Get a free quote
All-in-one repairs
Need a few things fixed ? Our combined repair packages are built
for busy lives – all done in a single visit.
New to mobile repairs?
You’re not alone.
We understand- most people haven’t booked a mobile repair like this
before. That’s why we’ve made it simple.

[About this task] From the first line to the last, restate the data above exactly.

[Reply]
Get a free quote
All-in-one repairs
Need a few things fixed ? Our combined repair packages are built
for busy lives – all done in a single visit.
New to mobile repairs?
You’re not alone.
We understand- most people haven’t booked a mobile repair like this
before. That’s why we’ve made it simple.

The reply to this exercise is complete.